THE PROBLEM - I'd like an exact copy of every line from the start of the entries below through the line containing "envolve a deterioração", please.

··· STORED DATA ···

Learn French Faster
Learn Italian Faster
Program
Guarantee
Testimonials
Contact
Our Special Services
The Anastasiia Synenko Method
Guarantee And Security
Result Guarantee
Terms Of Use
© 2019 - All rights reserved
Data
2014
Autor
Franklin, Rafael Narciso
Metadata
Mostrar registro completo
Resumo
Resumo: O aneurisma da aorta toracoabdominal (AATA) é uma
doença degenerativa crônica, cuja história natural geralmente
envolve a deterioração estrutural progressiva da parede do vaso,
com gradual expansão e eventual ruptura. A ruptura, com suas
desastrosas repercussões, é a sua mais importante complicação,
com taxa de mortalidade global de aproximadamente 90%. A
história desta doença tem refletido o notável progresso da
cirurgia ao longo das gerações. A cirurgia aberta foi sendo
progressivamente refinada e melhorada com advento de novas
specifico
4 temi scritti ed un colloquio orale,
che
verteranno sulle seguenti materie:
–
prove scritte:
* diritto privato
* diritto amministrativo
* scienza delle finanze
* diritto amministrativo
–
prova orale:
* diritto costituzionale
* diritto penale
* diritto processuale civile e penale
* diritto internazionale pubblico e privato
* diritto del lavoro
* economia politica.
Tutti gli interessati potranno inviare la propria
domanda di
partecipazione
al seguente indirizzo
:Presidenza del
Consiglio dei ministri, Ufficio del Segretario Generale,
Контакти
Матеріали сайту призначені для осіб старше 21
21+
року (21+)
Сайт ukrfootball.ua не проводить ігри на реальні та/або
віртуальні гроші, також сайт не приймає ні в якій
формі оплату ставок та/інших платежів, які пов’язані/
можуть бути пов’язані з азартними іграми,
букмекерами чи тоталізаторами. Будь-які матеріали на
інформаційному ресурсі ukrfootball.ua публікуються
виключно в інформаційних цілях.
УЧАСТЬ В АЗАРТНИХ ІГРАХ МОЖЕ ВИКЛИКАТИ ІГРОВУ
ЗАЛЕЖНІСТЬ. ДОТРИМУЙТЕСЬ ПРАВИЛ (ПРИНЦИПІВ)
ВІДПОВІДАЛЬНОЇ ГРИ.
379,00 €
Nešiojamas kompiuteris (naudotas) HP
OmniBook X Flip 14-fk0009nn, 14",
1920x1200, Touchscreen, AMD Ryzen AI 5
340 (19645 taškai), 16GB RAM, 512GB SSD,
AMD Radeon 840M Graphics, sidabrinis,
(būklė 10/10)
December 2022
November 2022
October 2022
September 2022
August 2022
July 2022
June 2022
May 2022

···

OUTPUT -
Learn French Faster
Learn Italian Faster
Program
Guarantee
Testimonials
Contact
Our Special Services
The Anastasiia Synenko Method
Guarantee And Security
Result Guarantee
Terms Of Use
© 2019 - All rights reserved
Data
2014
Autor
Franklin, Rafael Narciso
Metadata
Mostrar registro completo
Resumo
Resumo: O aneurisma da aorta toracoabdominal (AATA) é uma
doença degenerativa crônica, cuja história natural geralmente
envolve a deterioração estrutural progressiva da parede do vaso,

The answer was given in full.